John R. Maxwell, Chairman and Chief Executive Officer of the Bank said that he was “very appreciative of the strong support shown for the offering by the Bank’s existing shareholders and other individual investors, as well as by institutional investors, and extremely pleased to have the offering sell out at the top of the indicated price range.”
The proceeds of the offering will be used by the Bank to support its lending, deposit taking and investing activities, to support its growth and expansion and for general corporate purposes.
This press release does not constitute an offer to sell or a solicitation of an offer to buy the securities described herein, nor shall there be any sale of these securities in any state or jurisdiction in which such an offer, solicitation or sale would be unlawful prior to registration or qualification under the securities laws of any such jurisdiction. The offering may be made only by means of an offering circular, as supplemented and amended. The securities are not deposits and are neither insured nor approved by the Board of Governors of the Federal Reserve System, the Federal Deposit Insurance Corporation or any other bank regulatory agency. The securities are being offered pursuant to an exemption from registration under the Securities Act of 1933 provided by Section 3(a)(2) of such Act.

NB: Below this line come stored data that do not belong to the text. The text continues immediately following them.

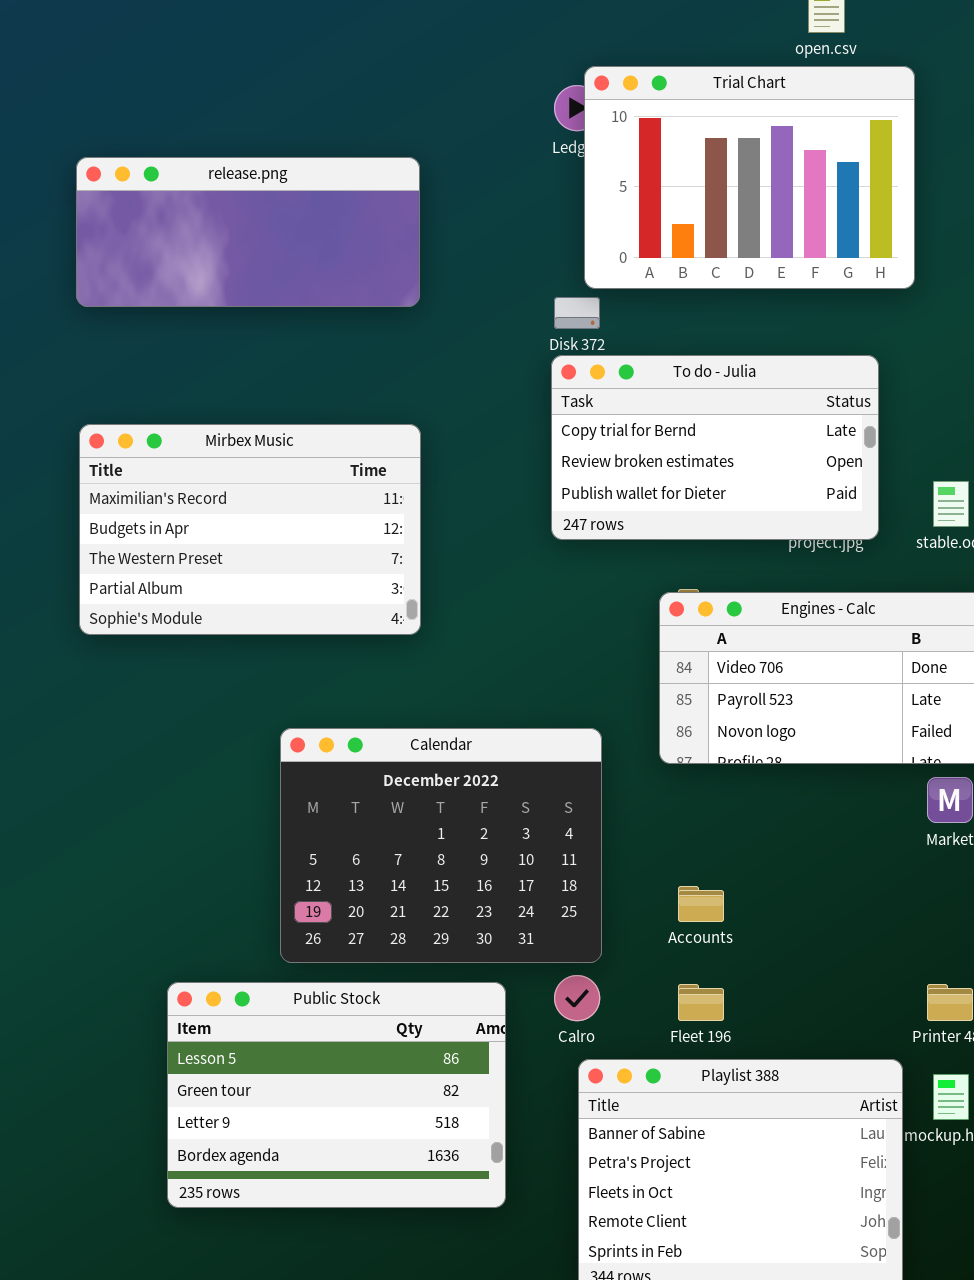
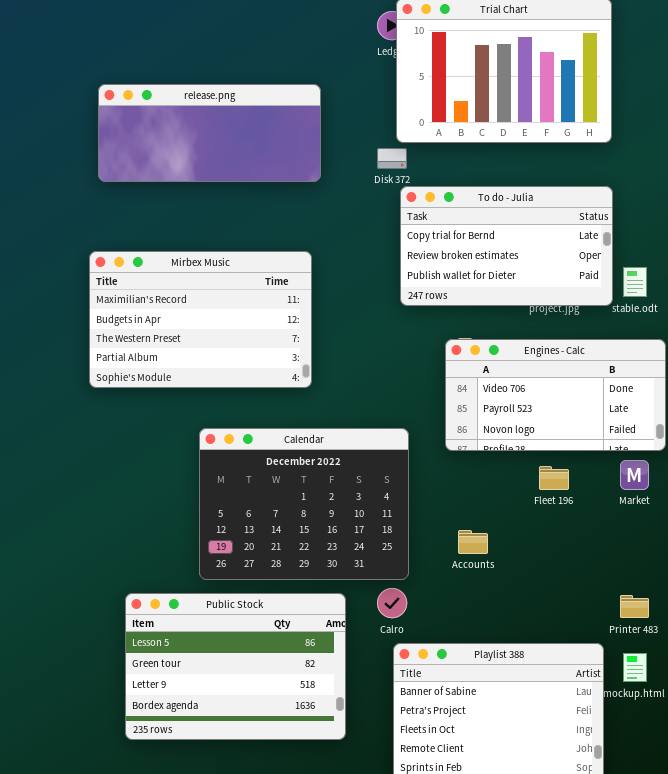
release.png: [76,157,420,307] -> [98,84,321,182], moved
To do - Julia: [551,355,879,540] -> [400,186,613,306], moved
Mirbex Music: [79,424,421,635] -> [89,251,312,388], moved
Fleet 196: [678,984,724,1021] -> [539,466,569,490], moved

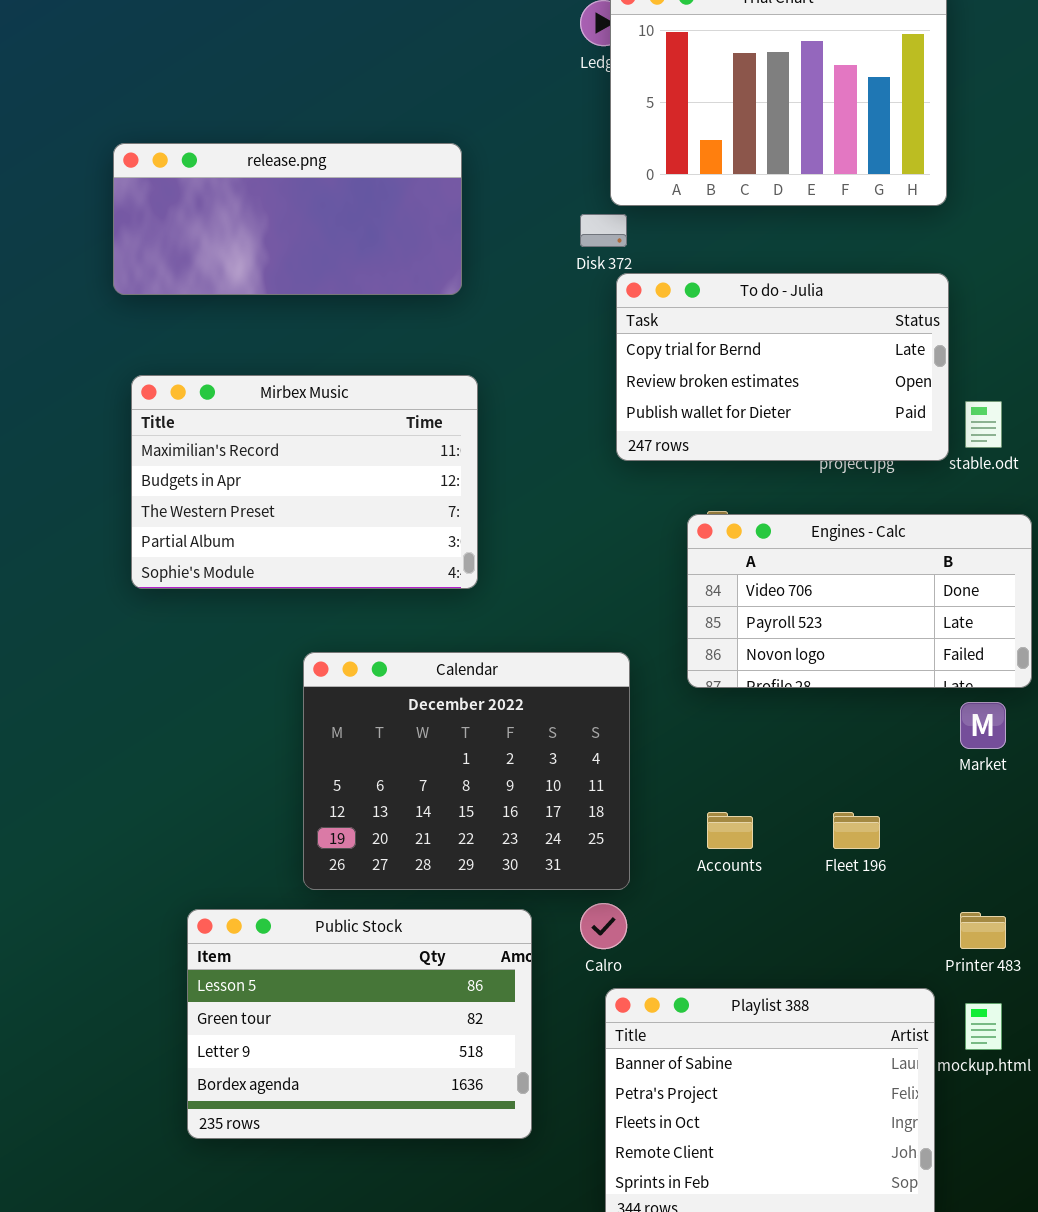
release.png: [98,84,321,182] -> [113,143,462,295], moved
Fleet 196: [539,466,569,490] -> [833,812,880,849], moved

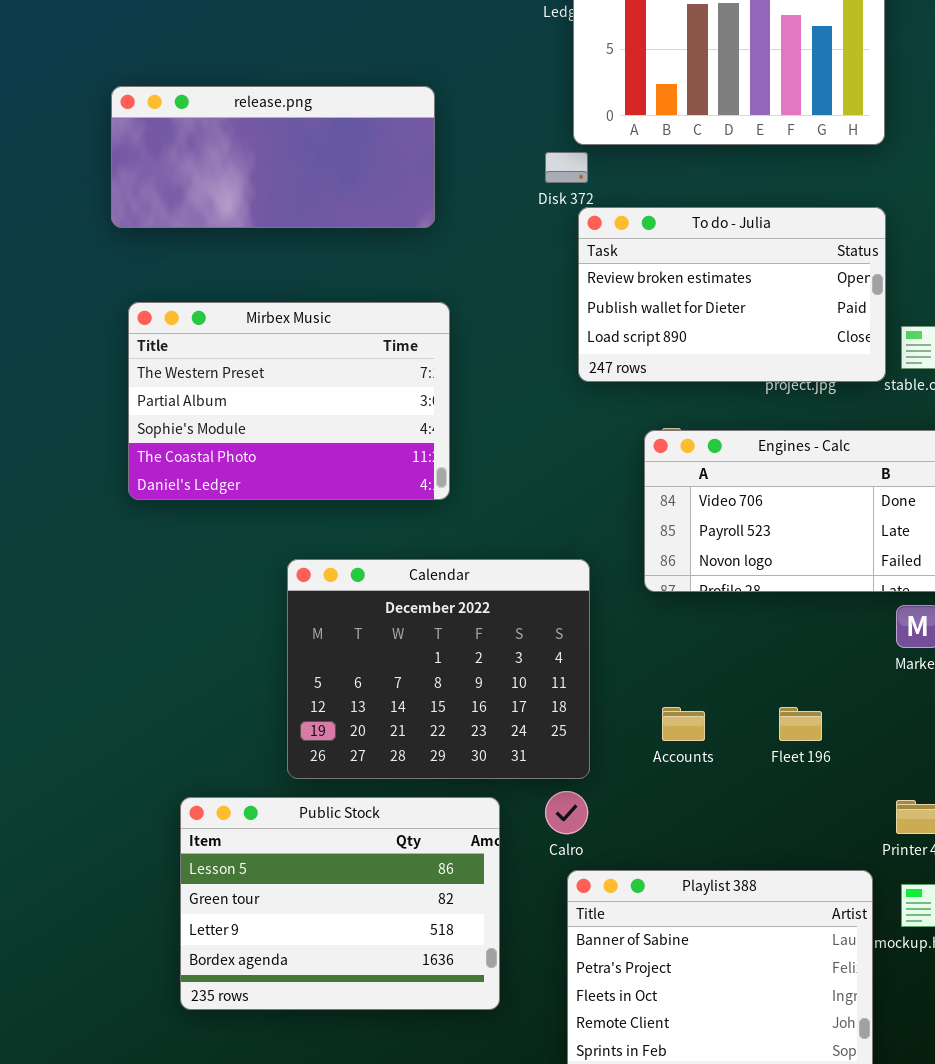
To do - Julia: [616,273,949,461] -> [578,207,886,382], scrolled down 1 row
Mirbex Music: [131,375,478,589] -> [128,302,450,500], scrolled down 2 rows

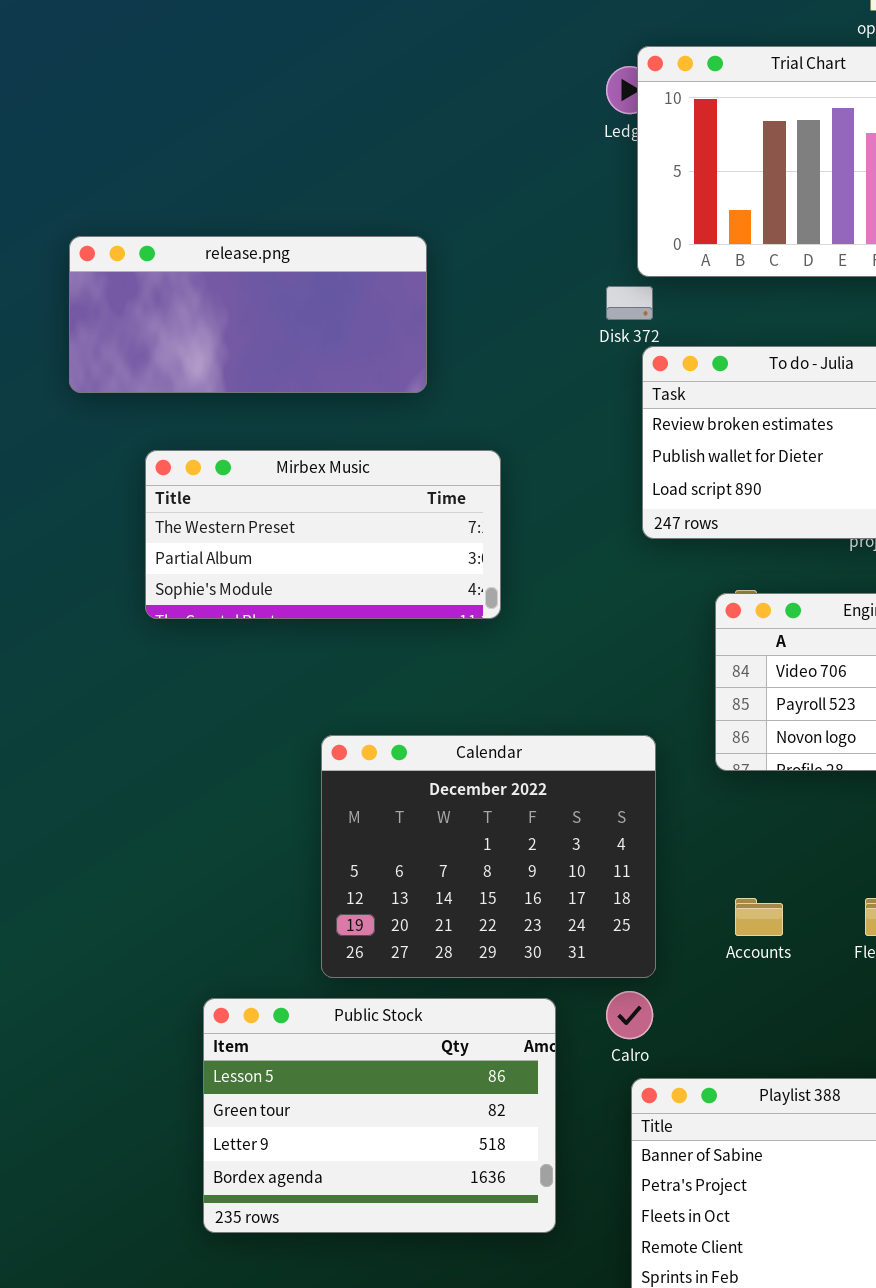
release.png: [111,86,435,228] -> [69,236,427,393], moved
Mirbex Music: [128,302,450,500] -> [145,450,501,619], resized

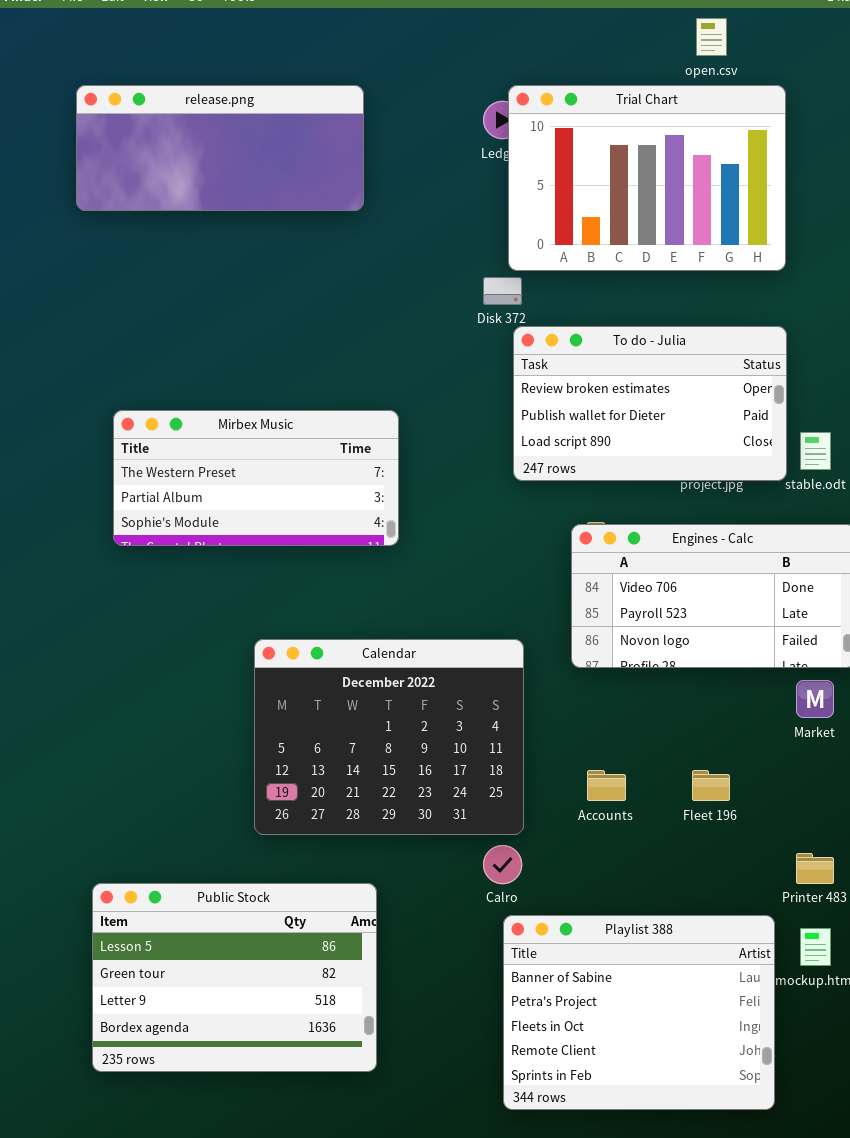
release.png: [69,236,427,393] -> [76,85,364,211], moved
Public Stock: [203,998,556,1233] -> [92,883,377,1072], moved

Caution About Forward-Looking Statements. This press release contains forward-looking statements within the meaning of the Private Securities Litigation Reform Act of 1995. These statements include but are not limited to statements about the Bank’s plans, objectives, estimates, intentions and expectations as to future trends, plans, events or results of the Bank’s operations and policies and regarding general economic conditions. These forward-looking statements are based on current beliefs that involve significant risks, uncertainties and assumptions. Because of these uncertainties and the assumptions on which the forward-looking statements are based, actual future operations and results in the future may differ materially from those indicated herein. Readers are cautioned against placing undue reliance on any such forward-looking statements. For details on factors that could affect these expectations, see the risk factors and other cautionary language included in the offering circular, as amended and supplemented.